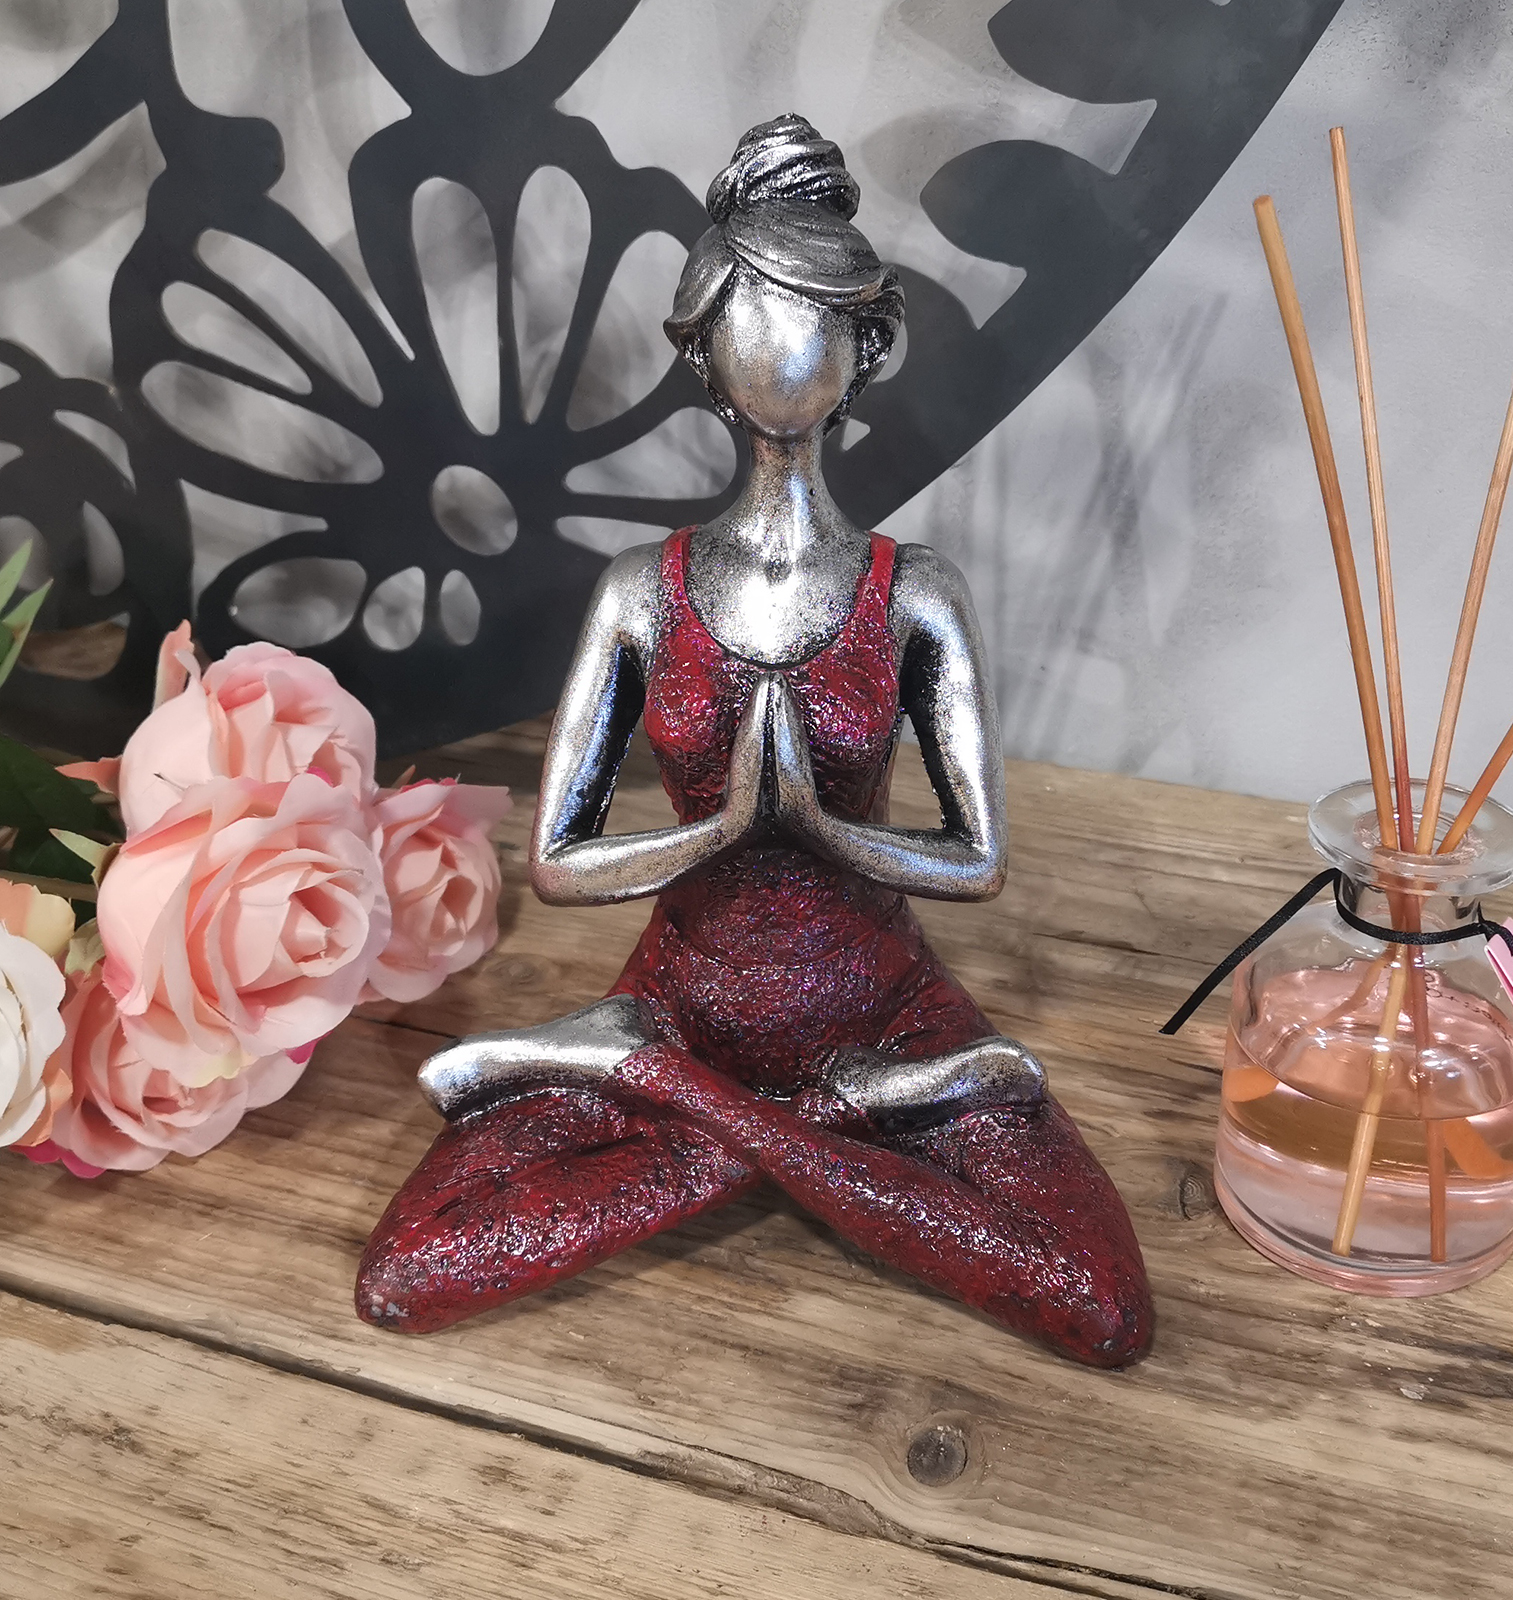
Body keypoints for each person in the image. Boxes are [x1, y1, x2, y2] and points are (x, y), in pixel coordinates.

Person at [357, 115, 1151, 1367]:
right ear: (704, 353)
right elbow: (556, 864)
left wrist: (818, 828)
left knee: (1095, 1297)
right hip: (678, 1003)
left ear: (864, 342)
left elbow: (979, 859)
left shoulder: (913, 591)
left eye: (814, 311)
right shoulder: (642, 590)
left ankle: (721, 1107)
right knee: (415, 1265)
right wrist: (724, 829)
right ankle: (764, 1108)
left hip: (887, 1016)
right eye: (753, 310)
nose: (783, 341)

--

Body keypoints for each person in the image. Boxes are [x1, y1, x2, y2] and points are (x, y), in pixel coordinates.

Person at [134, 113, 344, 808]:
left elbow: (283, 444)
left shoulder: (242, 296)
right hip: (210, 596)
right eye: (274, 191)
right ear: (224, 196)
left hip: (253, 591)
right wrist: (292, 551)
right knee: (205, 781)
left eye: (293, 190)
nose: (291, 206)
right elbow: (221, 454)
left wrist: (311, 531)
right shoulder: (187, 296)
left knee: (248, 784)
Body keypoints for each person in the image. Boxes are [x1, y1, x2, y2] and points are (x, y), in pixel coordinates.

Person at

## WHAT IS EXPECTED
With the line holding "left eye: (814, 311)" as the first and the line holding "nose: (783, 341)" as the last, please transcribe exactly the lines of the material above in that range and nothing else.

## EXERCISE RESULT
left eye: (814, 311)
right shoulder: (642, 590)
left ankle: (721, 1107)
right knee: (415, 1265)
right wrist: (724, 829)
right ankle: (764, 1108)
left hip: (887, 1016)
right eye: (753, 310)
nose: (783, 341)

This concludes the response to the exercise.